- WORK TO COMPLETE -
Return each line of the material below without any change, keeping every character and line break as it appears.

(Dataset rows)
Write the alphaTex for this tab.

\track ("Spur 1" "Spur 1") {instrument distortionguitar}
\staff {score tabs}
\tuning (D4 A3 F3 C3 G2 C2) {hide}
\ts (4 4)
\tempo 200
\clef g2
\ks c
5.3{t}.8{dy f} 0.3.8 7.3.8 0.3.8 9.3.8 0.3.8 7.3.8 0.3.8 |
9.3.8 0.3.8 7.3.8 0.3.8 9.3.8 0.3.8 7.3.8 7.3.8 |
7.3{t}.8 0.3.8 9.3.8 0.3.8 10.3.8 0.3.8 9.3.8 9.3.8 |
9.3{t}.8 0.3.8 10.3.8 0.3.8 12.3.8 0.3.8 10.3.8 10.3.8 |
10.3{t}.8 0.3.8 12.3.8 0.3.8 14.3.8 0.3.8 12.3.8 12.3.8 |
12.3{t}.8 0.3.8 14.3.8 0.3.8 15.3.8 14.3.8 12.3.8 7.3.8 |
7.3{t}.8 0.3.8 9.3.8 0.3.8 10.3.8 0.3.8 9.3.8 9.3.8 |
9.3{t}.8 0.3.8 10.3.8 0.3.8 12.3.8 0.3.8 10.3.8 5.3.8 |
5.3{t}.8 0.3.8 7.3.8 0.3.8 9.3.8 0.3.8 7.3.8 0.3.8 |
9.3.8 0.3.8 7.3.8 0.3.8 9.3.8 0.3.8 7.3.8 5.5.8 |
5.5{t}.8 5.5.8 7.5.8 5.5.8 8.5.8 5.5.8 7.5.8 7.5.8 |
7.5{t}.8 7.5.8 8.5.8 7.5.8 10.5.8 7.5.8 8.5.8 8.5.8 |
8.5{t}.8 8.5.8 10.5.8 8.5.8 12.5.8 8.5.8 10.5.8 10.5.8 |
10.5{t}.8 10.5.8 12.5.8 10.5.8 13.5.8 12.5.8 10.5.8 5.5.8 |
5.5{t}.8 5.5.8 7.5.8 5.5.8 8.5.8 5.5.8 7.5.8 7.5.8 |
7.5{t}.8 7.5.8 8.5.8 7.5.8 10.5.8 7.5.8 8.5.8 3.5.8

- RESPONSE TO THE TASK -
Write the alphaTex for this tab.

\track ("Spur 1" "Spur 1") {instrument distortionguitar}
\staff {score tabs}
\tuning (D4 A3 F3 C3 G2 C2) {hide}
\ts (4 4)
\tempo 200
\clef g2
\ks c
5.3{t}.8{dy f} 0.3.8 7.3.8 0.3.8 9.3.8 0.3.8 7.3.8 0.3.8 |
9.3.8 0.3.8 7.3.8 0.3.8 9.3.8 0.3.8 7.3.8 7.3.8 |
7.3{t}.8 0.3.8 9.3.8 0.3.8 10.3.8 0.3.8 9.3.8 9.3.8 |
9.3{t}.8 0.3.8 10.3.8 0.3.8 12.3.8 0.3.8 10.3.8 10.3.8 |
10.3{t}.8 0.3.8 12.3.8 0.3.8 14.3.8 0.3.8 12.3.8 12.3.8 |
12.3{t}.8 0.3.8 14.3.8 0.3.8 15.3.8 14.3.8 12.3.8 7.3.8 |
7.3{t}.8 0.3.8 9.3.8 0.3.8 10.3.8 0.3.8 9.3.8 9.3.8 |
9.3{t}.8 0.3.8 10.3.8 0.3.8 12.3.8 0.3.8 10.3.8 5.3.8 |
5.3{t}.8 0.3.8 7.3.8 0.3.8 9.3.8 0.3.8 7.3.8 0.3.8 |
9.3.8 0.3.8 7.3.8 0.3.8 9.3.8 0.3.8 7.3.8 5.5.8 |
5.5{t}.8 5.5.8 7.5.8 5.5.8 8.5.8 5.5.8 7.5.8 7.5.8 |
7.5{t}.8 7.5.8 8.5.8 7.5.8 10.5.8 7.5.8 8.5.8 8.5.8 |
8.5{t}.8 8.5.8 10.5.8 8.5.8 12.5.8 8.5.8 10.5.8 10.5.8 |
10.5{t}.8 10.5.8 12.5.8 10.5.8 13.5.8 12.5.8 10.5.8 5.5.8 |
5.5{t}.8 5.5.8 7.5.8 5.5.8 8.5.8 5.5.8 7.5.8 7.5.8 |
7.5{t}.8 7.5.8 8.5.8 7.5.8 10.5.8 7.5.8 8.5.8 3.5.8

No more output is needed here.